The problem:
Rewrite all the rows below as a numbered list, omitting any blank lines.

Data for the task:
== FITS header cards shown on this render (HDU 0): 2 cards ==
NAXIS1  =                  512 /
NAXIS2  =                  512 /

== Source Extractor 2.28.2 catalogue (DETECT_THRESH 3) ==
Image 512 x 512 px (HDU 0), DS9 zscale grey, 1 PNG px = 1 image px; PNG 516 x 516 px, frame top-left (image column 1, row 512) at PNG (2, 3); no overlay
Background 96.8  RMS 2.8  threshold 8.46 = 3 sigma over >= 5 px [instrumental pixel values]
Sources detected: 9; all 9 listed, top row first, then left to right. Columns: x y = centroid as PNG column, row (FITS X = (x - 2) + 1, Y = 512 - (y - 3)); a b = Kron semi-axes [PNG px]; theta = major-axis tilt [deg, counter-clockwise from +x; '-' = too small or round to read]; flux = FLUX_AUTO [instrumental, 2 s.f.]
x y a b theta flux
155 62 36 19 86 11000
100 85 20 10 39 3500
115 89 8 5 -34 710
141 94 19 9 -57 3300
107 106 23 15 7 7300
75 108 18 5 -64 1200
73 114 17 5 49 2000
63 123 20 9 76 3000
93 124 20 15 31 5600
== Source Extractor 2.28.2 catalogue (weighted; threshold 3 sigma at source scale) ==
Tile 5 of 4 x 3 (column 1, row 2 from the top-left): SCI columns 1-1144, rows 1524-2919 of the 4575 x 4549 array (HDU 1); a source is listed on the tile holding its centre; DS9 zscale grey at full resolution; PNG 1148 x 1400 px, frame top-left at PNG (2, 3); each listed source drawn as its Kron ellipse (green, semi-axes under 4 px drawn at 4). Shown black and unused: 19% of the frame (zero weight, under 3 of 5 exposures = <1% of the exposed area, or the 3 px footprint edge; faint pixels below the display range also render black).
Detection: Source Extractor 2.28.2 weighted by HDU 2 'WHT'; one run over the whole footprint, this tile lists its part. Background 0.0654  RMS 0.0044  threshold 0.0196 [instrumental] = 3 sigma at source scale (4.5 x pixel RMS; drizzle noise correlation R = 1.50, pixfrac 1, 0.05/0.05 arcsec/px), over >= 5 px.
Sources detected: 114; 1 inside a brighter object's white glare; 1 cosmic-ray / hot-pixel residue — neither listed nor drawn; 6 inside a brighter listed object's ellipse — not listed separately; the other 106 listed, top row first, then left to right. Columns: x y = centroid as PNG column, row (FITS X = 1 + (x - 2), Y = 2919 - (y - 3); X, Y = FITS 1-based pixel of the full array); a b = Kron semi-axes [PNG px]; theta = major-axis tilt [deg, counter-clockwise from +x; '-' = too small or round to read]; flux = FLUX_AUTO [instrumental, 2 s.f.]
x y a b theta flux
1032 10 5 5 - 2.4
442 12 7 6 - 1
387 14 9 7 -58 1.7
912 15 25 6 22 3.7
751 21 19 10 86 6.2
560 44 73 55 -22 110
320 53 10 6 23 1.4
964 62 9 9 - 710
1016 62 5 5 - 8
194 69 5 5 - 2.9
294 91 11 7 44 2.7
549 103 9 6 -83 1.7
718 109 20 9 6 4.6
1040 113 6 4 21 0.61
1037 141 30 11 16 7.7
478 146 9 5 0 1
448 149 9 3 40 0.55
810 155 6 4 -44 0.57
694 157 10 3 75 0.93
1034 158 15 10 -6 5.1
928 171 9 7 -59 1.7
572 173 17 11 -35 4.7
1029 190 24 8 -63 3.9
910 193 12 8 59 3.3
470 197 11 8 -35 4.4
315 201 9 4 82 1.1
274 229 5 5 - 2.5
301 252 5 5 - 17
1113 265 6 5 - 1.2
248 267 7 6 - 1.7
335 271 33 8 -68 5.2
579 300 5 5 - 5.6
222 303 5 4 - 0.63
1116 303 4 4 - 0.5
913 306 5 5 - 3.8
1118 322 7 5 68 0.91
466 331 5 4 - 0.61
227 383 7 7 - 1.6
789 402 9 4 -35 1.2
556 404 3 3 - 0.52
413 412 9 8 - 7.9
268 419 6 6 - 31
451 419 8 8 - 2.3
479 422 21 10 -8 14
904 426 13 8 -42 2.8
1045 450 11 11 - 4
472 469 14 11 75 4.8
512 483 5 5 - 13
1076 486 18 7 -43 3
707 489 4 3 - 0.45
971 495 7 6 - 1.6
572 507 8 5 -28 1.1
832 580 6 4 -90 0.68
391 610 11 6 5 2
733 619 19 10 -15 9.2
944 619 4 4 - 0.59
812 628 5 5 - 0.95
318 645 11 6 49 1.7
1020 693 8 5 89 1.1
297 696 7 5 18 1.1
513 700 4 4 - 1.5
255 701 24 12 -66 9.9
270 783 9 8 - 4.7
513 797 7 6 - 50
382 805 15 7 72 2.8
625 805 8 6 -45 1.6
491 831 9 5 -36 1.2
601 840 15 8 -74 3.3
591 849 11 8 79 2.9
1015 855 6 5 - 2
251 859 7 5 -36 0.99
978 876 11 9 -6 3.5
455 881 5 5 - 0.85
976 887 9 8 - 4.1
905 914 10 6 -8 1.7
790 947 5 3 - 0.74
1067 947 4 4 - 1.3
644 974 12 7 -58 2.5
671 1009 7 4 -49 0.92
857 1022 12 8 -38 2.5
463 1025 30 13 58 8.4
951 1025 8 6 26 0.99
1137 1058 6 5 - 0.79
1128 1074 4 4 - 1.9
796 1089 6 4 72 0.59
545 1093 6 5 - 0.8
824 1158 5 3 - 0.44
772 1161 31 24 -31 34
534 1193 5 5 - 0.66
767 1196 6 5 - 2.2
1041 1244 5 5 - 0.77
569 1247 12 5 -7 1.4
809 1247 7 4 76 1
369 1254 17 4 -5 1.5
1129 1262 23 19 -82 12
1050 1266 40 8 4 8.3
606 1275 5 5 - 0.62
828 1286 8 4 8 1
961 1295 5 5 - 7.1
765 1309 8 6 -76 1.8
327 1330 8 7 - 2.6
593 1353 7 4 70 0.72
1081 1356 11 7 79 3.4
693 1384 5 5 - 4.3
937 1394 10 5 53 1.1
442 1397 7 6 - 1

Full solution:
1. == FITS header cards shown on this render (HDU 0): 2 cards ==
2. NAXIS1  =                  512 /
3. NAXIS2  =                  512 /
4. == Source Extractor 2.28.2 catalogue (DETECT_THRESH 3) ==
5. Image 512 x 512 px (HDU 0), DS9 zscale grey, 1 PNG px = 1 image px; PNG 516 x 516 px, frame top-left (image column 1, row 512) at PNG (2, 3); no overlay
6. Background 96.8  RMS 2.8  threshold 8.46 = 3 sigma over >= 5 px [instrumental pixel values]
7. Sources detected: 9; all 9 listed, top row first, then left to right. Columns: x y = centroid as PNG column, row (FITS X = (x - 2) + 1, Y = 512 - (y - 3)); a b = Kron semi-axes [PNG px]; theta = major-axis tilt [deg, counter-clockwise from +x; '-' = too small or round to read]; flux = FLUX_AUTO [instrumental, 2 s.f.]
8. x y a b theta flux
9. 155 62 36 19 86 11000
10. 100 85 20 10 39 3500
11. 115 89 8 5 -34 710
12. 141 94 19 9 -57 3300
13. 107 106 23 15 7 7300
14. 75 108 18 5 -64 1200
15. 73 114 17 5 49 2000
16. 63 123 20 9 76 3000
17. 93 124 20 15 31 5600
18. == Source Extractor 2.28.2 catalogue (weighted; threshold 3 sigma at source scale) ==
19. Tile 5 of 4 x 3 (column 1, row 2 from the top-left): SCI columns 1-1144, rows 1524-2919 of the 4575 x 4549 array (HDU 1); a source is listed on the tile holding its centre; DS9 zscale grey at full resolution; PNG 1148 x 1400 px, frame top-left at PNG (2, 3); each listed source drawn as its Kron ellipse (green, semi-axes under 4 px drawn at 4). Shown black and unused: 19% of the frame (zero weight, under 3 of 5 exposures = <1% of the exposed area, or the 3 px footprint edge; faint pixels below the display range also render black).
20. Detection: Source Extractor 2.28.2 weighted by HDU 2 'WHT'; one run over the whole footprint, this tile lists its part. Background 0.0654  RMS 0.0044  threshold 0.0196 [instrumental] = 3 sigma at source scale (4.5 x pixel RMS; drizzle noise correlation R = 1.50, pixfrac 1, 0.05/0.05 arcsec/px), over >= 5 px.
21. Sources detected: 114; 1 inside a brighter object's white glare; 1 cosmic-ray / hot-pixel residue — neither listed nor drawn; 6 inside a brighter listed object's ellipse — not listed separately; the other 106 listed, top row first, then left to right. Columns: x y = centroid as PNG column, row (FITS X = 1 + (x - 2), Y = 2919 - (y - 3); X, Y = FITS 1-based pixel of the full array); a b = Kron semi-axes [PNG px]; theta = major-axis tilt [deg, counter-clockwise from +x; '-' = too small or round to read]; flux = FLUX_AUTO [instrumental, 2 s.f.]
22. x y a b theta flux
23. 1032 10 5 5 - 2.4
24. 442 12 7 6 - 1
25. 387 14 9 7 -58 1.7
26. 912 15 25 6 22 3.7
27. 751 21 19 10 86 6.2
28. 560 44 73 55 -22 110
29. 320 53 10 6 23 1.4
30. 964 62 9 9 - 710
31. 1016 62 5 5 - 8
32. 194 69 5 5 - 2.9
33. 294 91 11 7 44 2.7
34. 549 103 9 6 -83 1.7
35. 718 109 20 9 6 4.6
36. 1040 113 6 4 21 0.61
37. 1037 141 30 11 16 7.7
38. 478 146 9 5 0 1
39. 448 149 9 3 40 0.55
40. 810 155 6 4 -44 0.57
41. 694 157 10 3 75 0.93
42. 1034 158 15 10 -6 5.1
43. 928 171 9 7 -59 1.7
44. 572 173 17 11 -35 4.7
45. 1029 190 24 8 -63 3.9
46. 910 193 12 8 59 3.3
47. 470 197 11 8 -35 4.4
48. 315 201 9 4 82 1.1
49. 274 229 5 5 - 2.5
50. 301 252 5 5 - 17
51. 1113 265 6 5 - 1.2
52. 248 267 7 6 - 1.7
53. 335 271 33 8 -68 5.2
54. 579 300 5 5 - 5.6
55. 222 303 5 4 - 0.63
56. 1116 303 4 4 - 0.5
57. 913 306 5 5 - 3.8
58. 1118 322 7 5 68 0.91
59. 466 331 5 4 - 0.61
60. 227 383 7 7 - 1.6
61. 789 402 9 4 -35 1.2
62. 556 404 3 3 - 0.52
63. 413 412 9 8 - 7.9
64. 268 419 6 6 - 31
65. 451 419 8 8 - 2.3
66. 479 422 21 10 -8 14
67. 904 426 13 8 -42 2.8
68. 1045 450 11 11 - 4
69. 472 469 14 11 75 4.8
70. 512 483 5 5 - 13
71. 1076 486 18 7 -43 3
72. 707 489 4 3 - 0.45
73. 971 495 7 6 - 1.6
74. 572 507 8 5 -28 1.1
75. 832 580 6 4 -90 0.68
76. 391 610 11 6 5 2
77. 733 619 19 10 -15 9.2
78. 944 619 4 4 - 0.59
79. 812 628 5 5 - 0.95
80. 318 645 11 6 49 1.7
81. 1020 693 8 5 89 1.1
82. 297 696 7 5 18 1.1
83. 513 700 4 4 - 1.5
84. 255 701 24 12 -66 9.9
85. 270 783 9 8 - 4.7
86. 513 797 7 6 - 50
87. 382 805 15 7 72 2.8
88. 625 805 8 6 -45 1.6
89. 491 831 9 5 -36 1.2
90. 601 840 15 8 -74 3.3
91. 591 849 11 8 79 2.9
92. 1015 855 6 5 - 2
93. 251 859 7 5 -36 0.99
94. 978 876 11 9 -6 3.5
95. 455 881 5 5 - 0.85
96. 976 887 9 8 - 4.1
97. 905 914 10 6 -8 1.7
98. 790 947 5 3 - 0.74
99. 1067 947 4 4 - 1.3
100. 644 974 12 7 -58 2.5
101. 671 1009 7 4 -49 0.92
102. 857 1022 12 8 -38 2.5
103. 463 1025 30 13 58 8.4
104. 951 1025 8 6 26 0.99
105. 1137 1058 6 5 - 0.79
106. 1128 1074 4 4 - 1.9
107. 796 1089 6 4 72 0.59
108. 545 1093 6 5 - 0.8
109. 824 1158 5 3 - 0.44
110. 772 1161 31 24 -31 34
111. 534 1193 5 5 - 0.66
112. 767 1196 6 5 - 2.2
113. 1041 1244 5 5 - 0.77
114. 569 1247 12 5 -7 1.4
115. 809 1247 7 4 76 1
116. 369 1254 17 4 -5 1.5
117. 1129 1262 23 19 -82 12
118. 1050 1266 40 8 4 8.3
119. 606 1275 5 5 - 0.62
120. 828 1286 8 4 8 1
121. 961 1295 5 5 - 7.1
122. 765 1309 8 6 -76 1.8
123. 327 1330 8 7 - 2.6
124. 593 1353 7 4 70 0.72
125. 1081 1356 11 7 79 3.4
126. 693 1384 5 5 - 4.3
127. 937 1394 10 5 53 1.1
128. 442 1397 7 6 - 1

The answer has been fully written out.